Aún le costaba trabajo reconocer en aquel hombre joven, consistente y desenvuelto al muchacho impetuoso que no tanto tiempo atrás llegó a esas aulas con un español vacilante y unas ansias desbocadas por aprender. Se había serenado, se había pulido, había multiplicado por diez su dominio de la lengua y, pese a ello, no había perdido un ápice ni del entusiasmo ni de la curiosidad intelectual que traía consigo el primer día. Y, según lo pactado entre ambos, había conseguido la beca que por fin le libró del trabajo nocturno en la fábrica y le permitió centrarse en sus estudios con determinación. Pero aún le quedaba un largo trecho por delante para llegar a ser lo que apuntaba desde las primeras clases, pensó Fontana. Todavía había que seguir encarrilándole.

—¿Cree que tengo posibilidades?

—Usted sabrá… —replicó el profesor con un punto de socarronería.

—Igual hay suerte.

Dobló entonces los folios, se los guardó en el bolsillo trasero del pantalón y comenzó a recoger del suelo sus libros, sus carpetas, su chaqueta, impulsado por las prisas de quien siempre andaba justo de tiempo y sobrado de cosas que hacer.
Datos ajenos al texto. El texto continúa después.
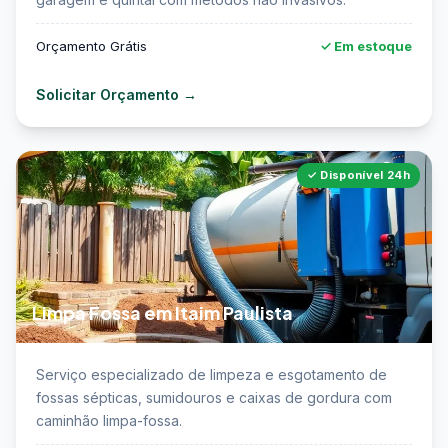
Orçamento Grátis
✓ Em estoque
Solicitar Orçamento →
✓ Disponível 24h
Limpa Fossa em Itaim Paulista
📖 Saiba mais sobre limpa fossa em Itaim Paulista →
Serviço especializado de limpeza e esgotamento de
fossas sépticas, sumidouros e caixas de gordura com
caminhão limpa-fossa.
—Un momento, Carter, espere, espere, hombre de Dios. A ver cuándo consigo que venga a verme sin que tenga que salir zumbando en cinco minutos.

—Ya sabe que este trimestre tengo seis asignaturas, profesor, y…

—No me cuente penas, muchacho. Céntrese en lo que acabo de decirle. A esta gente hay que presentarles un proyecto serio y bien elaborado. Siéntese otra vez, haga el favor.

Le obedeció con gesto interesado.

—He pensado en alguien. Ramón J. Sender.

—Ramón ¿qué?

—Jo-ta-sén-der.

—¿Quién es?

—Un buen escritor para empezar a considerar un posible tema de su tesis. Y, además, un amigo.

Le lanzó entonces un libro por encima de la gran mesa de trabajo.

—¿Vivo? —preguntó Daniel atrapándolo hábilmente con la mano izquierda.

—Y coleando. Enseña literatura moderna en Albuquerque, Nuevo México. Y sigue escribiendo. Acabo de estar con él en el congreso de narrativa de Amherst.

—¿No vino al encuentro de hispanistas?

—No pudo ser. Y no sabe cuánto le eché de menos.

—¿Profesor visitante?

—Permanente. Exiliado.

—Mosén Millán —leyó Daniel en la portada. Pasó después el dedo pulgar a través de las breves páginas—. Muy corto —añadió como único juicio.

—Y muy bueno. Definitivo. Lo publicó en México hace cuatro o cinco años. Ahora está pensando en cambiarle el título, que pase a ser Réquiem por un campesino español. Y tiene además una gran producción anterior.

—¿Hay ya algo hecho sobre él?

—Apenas nada. Escritor non grato en España y fuera, a menudo, también. Por eso, si finalmente se decide, tendremos que andarnos con cuidado.

Abandonó el despacho con Mosén Millán añadido a su voluminoso cargamento y con el propósito de pelear con uñas y dientes por aquella beca que iba a suponer un paso más en la reconciliación entre su propio país y la España que ansiaba conocer. La idea de Sender, sin embargo, habría de madurarla con sosiego. Ya había hablado antes con Fontana sobre su intención de enfocar una futura tesis doctoral en algún autor contemporáneo. Pero no conocía al escritor propuesto y prefería tener una idea clara de quién era antes de enfrascarse a ciegas en un laborioso trabajo de años sobre sus libros. Aunque eso de que fuera un repudiado dentro y fuera de España no dejaba de causarle una sabrosa morbosidad.

Ya en el pasillo, a punto de lanzarse a la carrera para no llegar tarde a la clase siguiente, oyó como un trueno la voz de Fontana en la distancia, soltando una última frase que no acabó de entender del todo.

—¡A ver cómo nos las arreglamos para envainársela a todos sin que se enteren!